# Exercise prompt
Identify each line below that contains the word "prediction", and copy it out.

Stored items
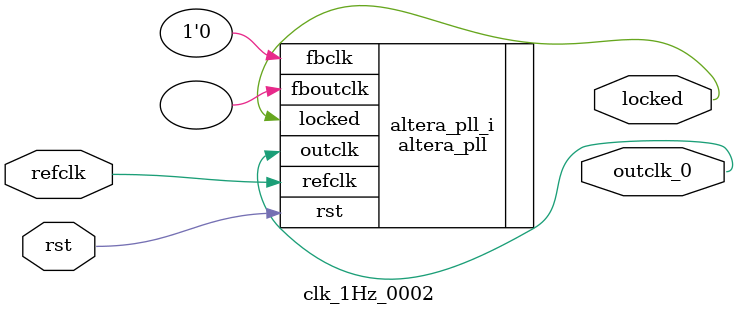
<source format=v>
`timescale 1ns/10ps
module  clk_1Hz_0002(

	// interface 'refclk'
	input wire refclk,

	// interface 'reset'
	input wire rst,

	// interface 'outclk0'
	output wire outclk_0,

	// interface 'locked'
	output wire locked
);

	altera_pll #(
		.fractional_vco_multiplier("false"),
		.reference_clock_frequency("50.0 MHz"),
		.operation_mode("direct"),
		.number_of_clocks(1),
		.output_clock_frequency0("1.171875 MHz"),
		.phase_shift0("0 ps"),
		.duty_cycle0(50),
		.output_clock_frequency1("0 MHz"),
		.phase_shift1("0 ps"),
		.duty_cycle1(50),
		.output_clock_frequency2("0 MHz"),
		.phase_shift2("0 ps"),
		.duty_cycle2(50),
		.output_clock_frequency3("0 MHz"),
		.phase_shift3("0 ps"),
		.duty_cycle3(50),
		.output_clock_frequency4("0 MHz"),
		.phase_shift4("0 ps"),
		.duty_cycle4(50),
		.output_clock_frequency5("0 MHz"),
		.phase_shift5("0 ps"),
		.duty_cycle5(50),
		.output_clock_frequency6("0 MHz"),
		.phase_shift6("0 ps"),
		.duty_cycle6(50),
		.output_clock_frequency7("0 MHz"),
		.phase_shift7("0 ps"),
		.duty_cycle7(50),
		.output_clock_frequency8("0 MHz"),
		.phase_shift8("0 ps"),
		.duty_cycle8(50),
		.output_clock_frequency9("0 MHz"),
		.phase_shift9("0 ps"),
		.duty_cycle9(50),
		.output_clock_frequency10("0 MHz"),
		.phase_shift10("0 ps"),
		.duty_cycle10(50),
		.output_clock_frequency11("0 MHz"),
		.phase_shift11("0 ps"),
		.duty_cycle11(50),
		.output_clock_frequency12("0 MHz"),
		.phase_shift12("0 ps"),
		.duty_cycle12(50),
		.output_clock_frequency13("0 MHz"),
		.phase_shift13("0 ps"),
		.duty_cycle13(50),
		.output_clock_frequency14("0 MHz"),
		.phase_shift14("0 ps"),
		.duty_cycle14(50),
		.output_clock_frequency15("0 MHz"),
		.phase_shift15("0 ps"),
		.duty_cycle15(50),
		.output_clock_frequency16("0 MHz"),
		.phase_shift16("0 ps"),
		.duty_cycle16(50),
		.output_clock_frequency17("0 MHz"),
		.phase_shift17("0 ps"),
		.duty_cycle17(50),
		.pll_type("General"),
		.pll_subtype("General")
	) altera_pll_i (
		.rst	(rst),
		.outclk	({outclk_0}),
		.locked	(locked),
		.fboutclk	( ),
		.fbclk	(1'b0),
		.refclk	(refclk)
	);
endmodule


</source>
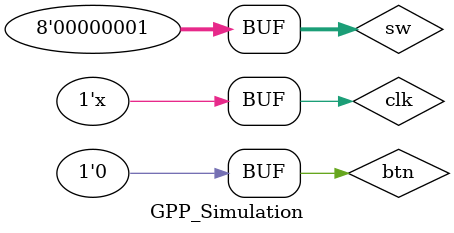
<source format=v>
`timescale 1ns / 1ps


module GPP_Simulation(

    );
    reg [7:0] sw;
    reg clk,btn;
    wire [10:0] led;
    GPP_circuit uut(
        .sw(sw),
        .clk(clk),
        .btn(btn),
        .led(led)
        );
        initial 
            begin
                sw = 0;
                clk = 0;
                btn = 0;
            end
        always clk = #10 ~clk;
        initial begin
            sw = 8'h01;
            #100
            btn = 1'h1;
            #50
            btn = 1'h0;
            #100
            btn = 1'h1;
            #50
            btn = 1'h0;
            #100
            btn = 1'h1;
            #50
            btn = 1'h0;
           end 
        
        
    
endmodule

</source>
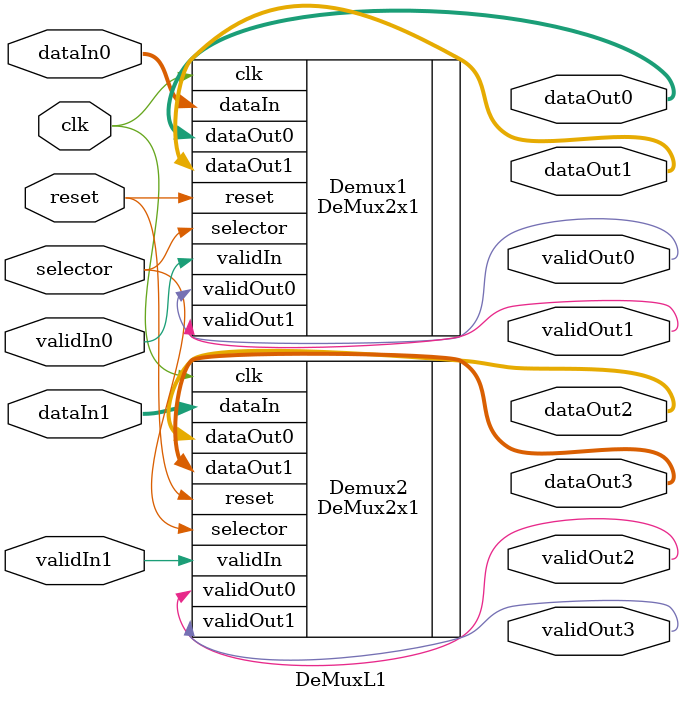
<source format=v>
`include "DeMux2x1.v"
module DeMuxL1(
    output [7:0]dataOut0,
    output [7:0]dataOut1,
    output [7:0]dataOut2,
    output [7:0]dataOut3,
    output validOut0,
    output validOut1,
    output validOut2,
    output validOut3,
    input [7:0]dataIn0,
    input [7:0]dataIn1,
    input validIn0,
    input validIn1,
    input selector,
    input clk,
    input reset);

    DeMux2x1 Demux1(
        //Outputs
        .dataOut0  (dataOut0[7:0]),
        .dataOut1  (dataOut1[7:0]),  
        .validOut0 (validOut0),
        .validOut1 (validOut1),
        //Inputs
        .dataIn    (dataIn0[7:0]),
        .validIn   (validIn0),
        .selector  (selector),
        .clk       (clk),
        .reset     (reset)
    );
    
    DeMux2x1 Demux2(
        //Outputs
        .dataOut0  (dataOut2[7:0]),
        .dataOut1  (dataOut3[7:0]),  
        .validOut0 (validOut2),
        .validOut1 (validOut3),
        //Inputs
        .dataIn    (dataIn1[7:0]),
        .validIn   (validIn1),
        .selector  (selector),
        .clk       (clk),
        .reset     (reset)
    );
endmodule
</source>
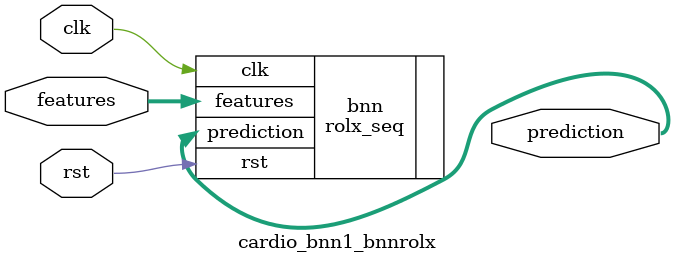
<source format=v>













module cardio_bnn1_bnnrolx #(

parameter FEAT_CNT = 19,
parameter HIDDEN_CNT = 40,
parameter FEAT_BITS = 4,
parameter CLASS_CNT = 3,
parameter TEST_CNT = 1000


  ) (
  input clk,
  input rst,
  input [FEAT_CNT*FEAT_BITS-1:0] features,
  output [$clog2(CLASS_CNT)-1:0] prediction
  );

  localparam Weights0 = 760'b0000011011111100100011101010010000101011000001110111011001000001001000110000111101101000110100100011001000110001010010010100000010100011010111011011101110101010101110011100110100000011000000001011000010110101111110000101100111100000111010111101011100000011110111010000010010010110100011110010111010100010011000001100011000110011100010000001000111001010111001010110100000001000000110000111000100001010011111100000111010111000011011010101001110100100001011101110010000010010101000111101011000101100000000011011101000010000000110011110101001111111001000110000000101001000011000101001101010101011101101011010101100110010001111011001000101101100110001101001000010001110101101101101101110101100101111000110001001010100100101000101011100100101010100111101000110101011 ;
  localparam Weights1 = 120'b101010000001111100000011001000100011100111001011000110110011011101101001101001110100101100111001001101110110000110110011 ;

  rolx_seq #(.FEAT_CNT(FEAT_CNT),.FEAT_BITS(FEAT_BITS),.HIDDEN_CNT(HIDDEN_CNT),.CLASS_CNT(CLASS_CNT),.Weights0(Weights0),.Weights1(Weights1)) bnn (
    .clk(clk),
    .rst(rst),
    .features(features),
    .prediction(prediction)
  );

endmodule

</source>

# Task answer
  output [$clog2(CLASS_CNT)-1:0] prediction
    .prediction(prediction)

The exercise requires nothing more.